Exercise brief → In the records below, begin at the line containing "Em que posso te ajudar ? Tem alguma" and end at the line containing "NotInMetaShop"; quote every line in that span exactly, including both boundary lines, and no others.

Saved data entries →
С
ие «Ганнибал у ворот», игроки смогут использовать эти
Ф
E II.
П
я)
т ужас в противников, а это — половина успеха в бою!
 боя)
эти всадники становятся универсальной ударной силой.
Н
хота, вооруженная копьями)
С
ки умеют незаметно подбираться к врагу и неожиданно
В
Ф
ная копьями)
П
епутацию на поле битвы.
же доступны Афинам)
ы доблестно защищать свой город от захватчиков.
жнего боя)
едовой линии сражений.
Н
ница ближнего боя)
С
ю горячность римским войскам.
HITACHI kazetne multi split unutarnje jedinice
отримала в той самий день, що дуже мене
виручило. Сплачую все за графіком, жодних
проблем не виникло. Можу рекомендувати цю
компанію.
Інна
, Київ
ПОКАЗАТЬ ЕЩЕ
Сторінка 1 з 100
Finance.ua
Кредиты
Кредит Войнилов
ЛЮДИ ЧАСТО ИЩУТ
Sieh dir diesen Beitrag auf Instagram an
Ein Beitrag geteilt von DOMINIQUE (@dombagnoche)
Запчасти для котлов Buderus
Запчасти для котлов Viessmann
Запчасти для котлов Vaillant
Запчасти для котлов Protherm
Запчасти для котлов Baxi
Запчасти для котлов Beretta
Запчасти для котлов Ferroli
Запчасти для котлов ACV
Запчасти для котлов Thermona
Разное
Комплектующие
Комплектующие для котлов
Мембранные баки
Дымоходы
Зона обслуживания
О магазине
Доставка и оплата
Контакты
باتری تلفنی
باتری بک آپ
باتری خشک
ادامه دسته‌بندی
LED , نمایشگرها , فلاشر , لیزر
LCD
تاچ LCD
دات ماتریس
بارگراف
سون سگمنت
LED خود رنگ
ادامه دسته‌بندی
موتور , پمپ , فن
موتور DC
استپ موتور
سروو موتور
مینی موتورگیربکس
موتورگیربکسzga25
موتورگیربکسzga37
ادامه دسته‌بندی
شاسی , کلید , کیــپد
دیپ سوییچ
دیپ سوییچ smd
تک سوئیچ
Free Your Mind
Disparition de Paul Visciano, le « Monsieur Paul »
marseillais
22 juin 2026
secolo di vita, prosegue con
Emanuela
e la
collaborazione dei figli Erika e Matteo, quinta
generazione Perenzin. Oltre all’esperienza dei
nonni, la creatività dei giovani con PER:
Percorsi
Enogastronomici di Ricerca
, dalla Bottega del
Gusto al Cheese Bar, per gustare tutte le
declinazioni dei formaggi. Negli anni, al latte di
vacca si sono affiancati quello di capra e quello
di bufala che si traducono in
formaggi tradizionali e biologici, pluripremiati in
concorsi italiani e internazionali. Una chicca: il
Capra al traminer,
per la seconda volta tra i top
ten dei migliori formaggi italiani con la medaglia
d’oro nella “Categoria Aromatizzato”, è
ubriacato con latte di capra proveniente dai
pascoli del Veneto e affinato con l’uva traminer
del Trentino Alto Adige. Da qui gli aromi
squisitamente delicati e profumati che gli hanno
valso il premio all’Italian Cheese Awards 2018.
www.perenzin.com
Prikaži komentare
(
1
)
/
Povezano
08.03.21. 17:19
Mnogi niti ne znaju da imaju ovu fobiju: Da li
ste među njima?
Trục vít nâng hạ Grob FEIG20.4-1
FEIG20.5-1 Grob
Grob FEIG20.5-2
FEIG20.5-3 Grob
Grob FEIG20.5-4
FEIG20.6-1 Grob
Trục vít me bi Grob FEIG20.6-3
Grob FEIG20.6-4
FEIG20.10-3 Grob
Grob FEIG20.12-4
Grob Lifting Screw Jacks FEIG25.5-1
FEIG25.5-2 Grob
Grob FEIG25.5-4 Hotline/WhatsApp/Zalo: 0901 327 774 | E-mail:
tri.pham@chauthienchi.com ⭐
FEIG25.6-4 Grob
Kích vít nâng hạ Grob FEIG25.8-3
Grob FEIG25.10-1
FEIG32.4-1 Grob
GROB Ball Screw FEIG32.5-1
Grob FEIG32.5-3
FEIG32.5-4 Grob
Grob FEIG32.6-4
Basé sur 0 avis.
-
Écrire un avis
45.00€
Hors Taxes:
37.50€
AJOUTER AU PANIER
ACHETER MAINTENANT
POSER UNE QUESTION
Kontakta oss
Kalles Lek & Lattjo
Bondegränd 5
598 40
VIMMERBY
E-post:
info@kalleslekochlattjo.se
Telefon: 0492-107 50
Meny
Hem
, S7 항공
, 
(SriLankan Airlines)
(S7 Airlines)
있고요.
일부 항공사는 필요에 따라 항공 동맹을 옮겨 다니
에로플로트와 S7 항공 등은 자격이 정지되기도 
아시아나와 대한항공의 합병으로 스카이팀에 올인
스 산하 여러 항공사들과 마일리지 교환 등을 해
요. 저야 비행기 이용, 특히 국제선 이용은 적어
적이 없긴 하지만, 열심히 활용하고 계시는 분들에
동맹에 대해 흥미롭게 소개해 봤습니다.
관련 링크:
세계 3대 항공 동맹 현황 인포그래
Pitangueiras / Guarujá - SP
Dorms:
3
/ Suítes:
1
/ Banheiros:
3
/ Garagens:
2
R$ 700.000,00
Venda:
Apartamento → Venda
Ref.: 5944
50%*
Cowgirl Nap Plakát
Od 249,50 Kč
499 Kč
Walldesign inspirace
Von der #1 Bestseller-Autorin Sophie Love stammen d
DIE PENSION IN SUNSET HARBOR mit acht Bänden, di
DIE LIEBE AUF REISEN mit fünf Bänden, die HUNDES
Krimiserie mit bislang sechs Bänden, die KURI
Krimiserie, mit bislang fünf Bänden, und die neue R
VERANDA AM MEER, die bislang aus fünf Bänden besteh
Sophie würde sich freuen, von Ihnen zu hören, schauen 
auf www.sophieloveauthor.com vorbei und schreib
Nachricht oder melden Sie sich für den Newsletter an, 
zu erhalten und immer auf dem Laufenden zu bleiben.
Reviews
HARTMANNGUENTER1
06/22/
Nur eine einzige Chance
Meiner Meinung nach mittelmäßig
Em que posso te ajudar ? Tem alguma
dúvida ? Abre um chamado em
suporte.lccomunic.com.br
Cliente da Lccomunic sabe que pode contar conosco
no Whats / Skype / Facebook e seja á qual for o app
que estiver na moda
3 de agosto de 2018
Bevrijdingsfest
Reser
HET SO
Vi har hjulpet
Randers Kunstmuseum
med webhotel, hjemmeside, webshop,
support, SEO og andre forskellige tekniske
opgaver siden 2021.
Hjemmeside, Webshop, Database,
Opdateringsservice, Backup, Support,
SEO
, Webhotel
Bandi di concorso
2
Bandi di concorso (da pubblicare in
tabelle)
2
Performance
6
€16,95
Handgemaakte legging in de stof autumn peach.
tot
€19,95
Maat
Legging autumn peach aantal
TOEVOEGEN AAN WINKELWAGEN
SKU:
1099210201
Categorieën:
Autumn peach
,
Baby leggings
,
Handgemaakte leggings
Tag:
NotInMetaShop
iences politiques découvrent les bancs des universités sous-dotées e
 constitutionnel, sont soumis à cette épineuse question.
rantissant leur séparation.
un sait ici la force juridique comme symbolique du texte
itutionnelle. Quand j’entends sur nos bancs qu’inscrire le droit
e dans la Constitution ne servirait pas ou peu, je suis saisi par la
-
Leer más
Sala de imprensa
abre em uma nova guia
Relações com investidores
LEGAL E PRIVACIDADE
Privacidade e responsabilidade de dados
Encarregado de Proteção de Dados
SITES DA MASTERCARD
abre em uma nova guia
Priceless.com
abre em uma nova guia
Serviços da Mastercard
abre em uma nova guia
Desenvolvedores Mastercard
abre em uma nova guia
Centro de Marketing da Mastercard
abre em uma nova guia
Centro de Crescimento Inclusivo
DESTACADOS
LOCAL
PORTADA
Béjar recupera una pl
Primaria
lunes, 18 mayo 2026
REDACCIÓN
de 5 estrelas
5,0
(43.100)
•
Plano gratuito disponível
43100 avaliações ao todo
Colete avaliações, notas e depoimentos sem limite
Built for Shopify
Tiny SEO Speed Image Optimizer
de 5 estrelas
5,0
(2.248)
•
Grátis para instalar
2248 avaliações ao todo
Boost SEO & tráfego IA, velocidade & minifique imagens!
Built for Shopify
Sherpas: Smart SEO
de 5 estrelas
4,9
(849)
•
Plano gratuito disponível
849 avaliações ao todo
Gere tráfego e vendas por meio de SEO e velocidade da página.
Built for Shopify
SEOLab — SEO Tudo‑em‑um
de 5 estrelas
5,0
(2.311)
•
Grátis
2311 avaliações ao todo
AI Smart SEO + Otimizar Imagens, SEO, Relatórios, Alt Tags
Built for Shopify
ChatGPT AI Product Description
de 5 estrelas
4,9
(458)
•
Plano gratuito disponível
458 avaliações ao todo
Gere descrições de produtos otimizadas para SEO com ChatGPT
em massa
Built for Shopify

Solution for this problem →
Em que posso te ajudar ? Tem alguma
dúvida ? Abre um chamado em
suporte.lccomunic.com.br
Cliente da Lccomunic sabe que pode contar conosco
no Whats / Skype / Facebook e seja á qual for o app
que estiver na moda
3 de agosto de 2018
Bevrijdingsfest
Reser
HET SO
Vi har hjulpet
Randers Kunstmuseum
med webhotel, hjemmeside, webshop,
support, SEO og andre forskellige tekniske
opgaver siden 2021.
Hjemmeside, Webshop, Database,
Opdateringsservice, Backup, Support,
SEO
, Webhotel
Bandi di concorso
2
Bandi di concorso (da pubblicare in
tabelle)
2
Performance
6
€16,95
Handgemaakte legging in de stof autumn peach.
tot
€19,95
Maat
Legging autumn peach aantal
TOEVOEGEN AAN WINKELWAGEN
SKU:
1099210201
Categorieën:
Autumn peach
,
Baby leggings
,
Handgemaakte leggings
Tag:
NotInMetaShop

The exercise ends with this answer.